## TEKS HALAMAN
====================

Blogroll

Postingan
Komentar

Selasa, 11 Oktober 2011

Ini Partai Hidup-Mati, Meneer!

Nanti malam, nasib Timnas Indonesia bakal ditentukan. Melawan Timnas Qatar, Timnas Indonesia harus memperoleh poin absolut agar tetap bisa membuka peluang ke babak selanjutnya Pra-Piala Dunia 2014. Pasukan di bawah besutan Meneer Wim Risjbergen itu nasibnya di ujung tanduk.

Mampukah Timnas mampu memenuhi ekspektasi publik yang begitu menggebu atas kiprah Timnas di level internasional? Melakoni laga melawan Qatar, psikis Timnas dalam kondisi terluka. Setelah digebuk Timnas Iran di Teheran dan dipermalukan Timnas Bahrain di Gelora Bung Karno Jakarta, Timnas sekarang berada di level bawah Grup E Pra-Piala Dunia 2014 Zona Asia. Yang dibutuhkan Timnas sekarang bukan sekadar kesiapan teknis. Yang lebih penting adalah iklim psikis yang kondusif. Serangkaian kejadian yang tak menguntungkan Timnas, seperti polemik di internal PSSI yang kunjung reda soal format kompetisi nasional profesional, hubungan pemain dengan pelatih Timnas yang sempat memanas, absennya Boaz Salossa dan Ricardo Salampessy dari pemusatan latihan Timnas jelang laga lawan Qatar, dan lainnya. Semua itu tak menguntungkan bagi kesiapan Timnas jelang laga lawan Qatar. Padahal, Timnas diwajibkan merengkuh angka absolut menghadapi Timnas dari kawasan Timur Tengah tersebut. Gonjang-ganjing yang terus menerjang rumah tangga PSSI sejak satu setengah tahun terakhir adalah realitas yang tak menguntungkan bagi kepentingan sepakbola nasional, khususnya Timnas. Memang, menghadapi laga nanti malam, Wim yang pernah memperkuat Timnas Belanda di Piala Dunia 1974 Jerman dan 1978 Argentina, akan mengubah komposisi timnya dengan sedikit sentuhan pemain muda. Permainan agresif yang ditunjukkan Ferdinand Sinaga menempatkannya di salah satu starting eleven dalam skema 4-4-3 bertransisi ke 4-3-3 kesukaan sang pelatih.

====================

## BARIS DATA
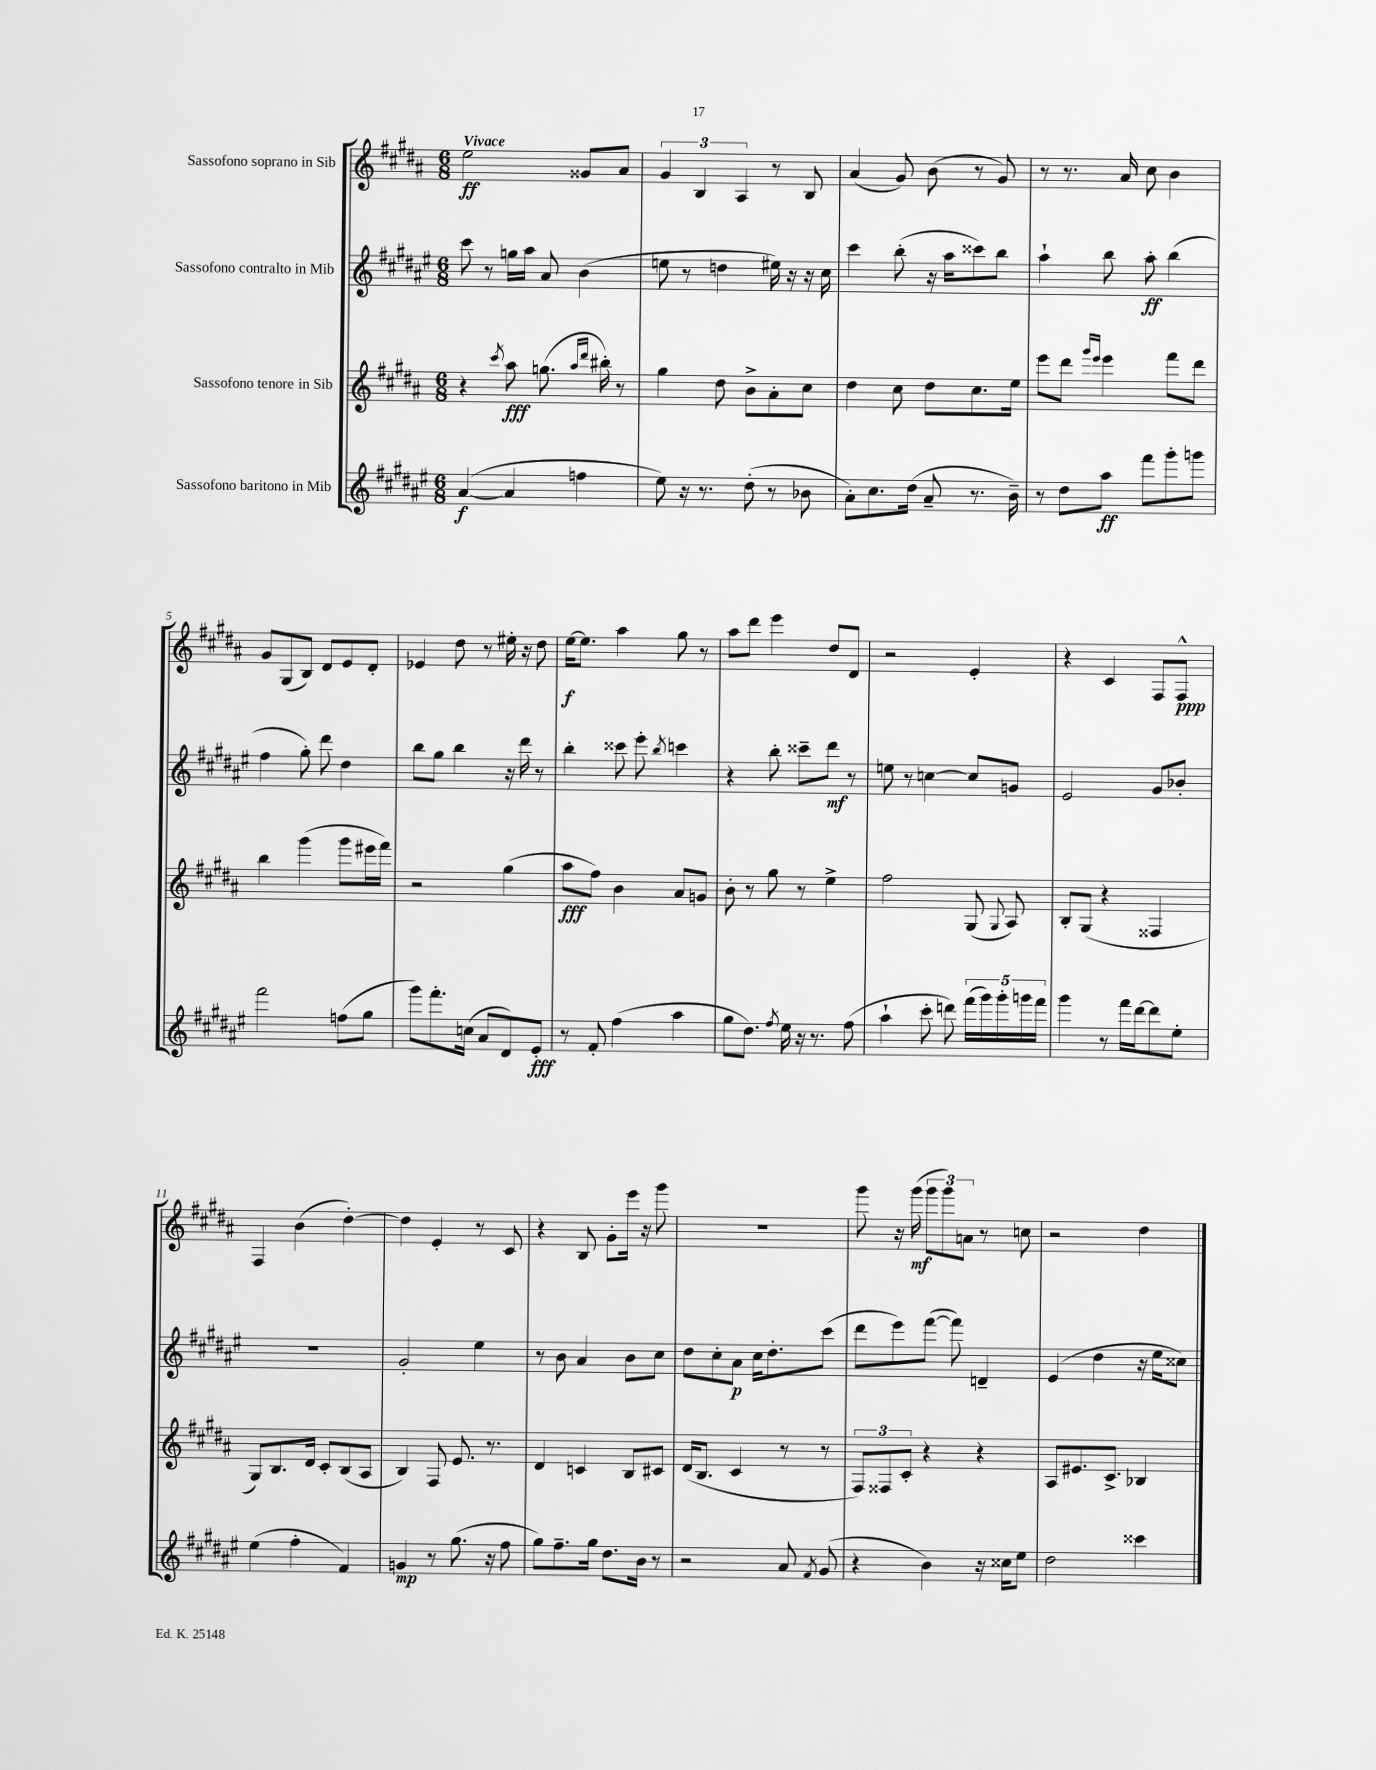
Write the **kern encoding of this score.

====================

## YANG HARUS DIKERJAKAN
**1)** Salin bagian teks tentang laga Timnas melawan Qatar, mulai dari "Selasa, 11 Oktober" dan terus hingga "di ujung tanduk.".
**2)** Jawablah pertanyaan berikut berdasarkan teks tentang laga Timnas melawan Qatar.
(a) Timnas Indonesia berada di grup apa pada Pra-Piala Dunia 2014 Zona Asia?
(b) Siapa pelatih yang menangani Timnas Indonesia?
(c) Di Piala Dunia mana saja pelatih itu pernah memperkuat Timnas Belanda?

## HASIL PER TUGAS
**1)**
Selasa, 11 Oktober 2011

Ini Partai Hidup-Mati, Meneer!

Nanti malam, nasib Timnas Indonesia bakal ditentukan. Melawan Timnas Qatar, Timnas Indonesia harus memperoleh poin absolut agar tetap bisa membuka peluang ke babak selanjutnya Pra-Piala Dunia 2014. Pasukan di bawah besutan Meneer Wim Risjbergen itu nasibnya di ujung tanduk.

**2)**
(a) Grup E.
(b) Wim Risjbergen.
(c) Piala Dunia 1974 di Jerman dan Piala Dunia 1978 di Argentina.